(no title)
iknownothow | 1 year ago
The author is speculating about an embedding model but in reality they're speculating about the image-tokenizer.
If I'm not wrong the text tokenizer Tiktoken has a dictionary size of 50k. The image tokenizer could have a very large dictionary size or a very small dictionary size. The 170 tokens this image tokenizer generates might actually have repeating tokens!
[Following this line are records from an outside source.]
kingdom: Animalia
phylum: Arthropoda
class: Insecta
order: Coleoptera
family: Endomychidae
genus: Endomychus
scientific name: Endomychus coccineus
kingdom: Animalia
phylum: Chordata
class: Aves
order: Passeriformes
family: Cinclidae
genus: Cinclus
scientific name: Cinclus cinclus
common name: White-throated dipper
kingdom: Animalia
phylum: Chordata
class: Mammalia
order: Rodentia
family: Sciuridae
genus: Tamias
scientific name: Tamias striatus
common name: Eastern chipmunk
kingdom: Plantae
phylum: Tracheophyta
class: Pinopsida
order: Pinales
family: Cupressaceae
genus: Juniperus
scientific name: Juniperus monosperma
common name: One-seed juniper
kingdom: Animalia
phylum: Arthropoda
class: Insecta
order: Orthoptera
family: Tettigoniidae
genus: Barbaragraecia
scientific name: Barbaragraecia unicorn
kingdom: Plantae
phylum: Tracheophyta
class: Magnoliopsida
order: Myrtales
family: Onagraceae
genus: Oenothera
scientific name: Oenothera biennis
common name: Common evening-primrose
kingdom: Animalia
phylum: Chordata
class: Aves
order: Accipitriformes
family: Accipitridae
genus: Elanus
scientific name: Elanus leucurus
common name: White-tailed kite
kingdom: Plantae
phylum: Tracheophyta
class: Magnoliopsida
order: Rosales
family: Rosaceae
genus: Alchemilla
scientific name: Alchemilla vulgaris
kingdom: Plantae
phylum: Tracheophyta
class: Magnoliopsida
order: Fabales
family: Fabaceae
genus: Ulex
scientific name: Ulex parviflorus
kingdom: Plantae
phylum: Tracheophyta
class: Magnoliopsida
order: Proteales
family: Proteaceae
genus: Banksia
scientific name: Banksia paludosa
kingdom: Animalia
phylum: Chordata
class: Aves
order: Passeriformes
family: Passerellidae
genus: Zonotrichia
EDIT: PS. What I meant to say was that input embeddings do not come from another trained model. Tokens come from other trained models. The input embedding matrix undergoes back propagation (learning). This is very important. This allows the model to move the embeddings of the tokens together or apart as it sees fit. If you use embeddings from another model as input embeddings, you're basically adding noise.
iknownothow|1 year ago
But why only choose 13x13 + 1? :(
I'm willing to bet that the author's conclusion of embeddings coming from CNNs is wrong. However, I cannot get the 13x13 + 1 observation out my head though. He's definitely hit on something there. I'm with them that there is very likely a CNN involved. And I'm going to put my bet on the final filters and kernel are the visual vocabulary.
And how do you go from 50k convolutional kernels (think tokens) to always 170 chosen tokens for any image? I don't know...
kolinko|1 year ago
iknownothow|1 year ago
If the external-model also undergoes training along with the model then I think that might work.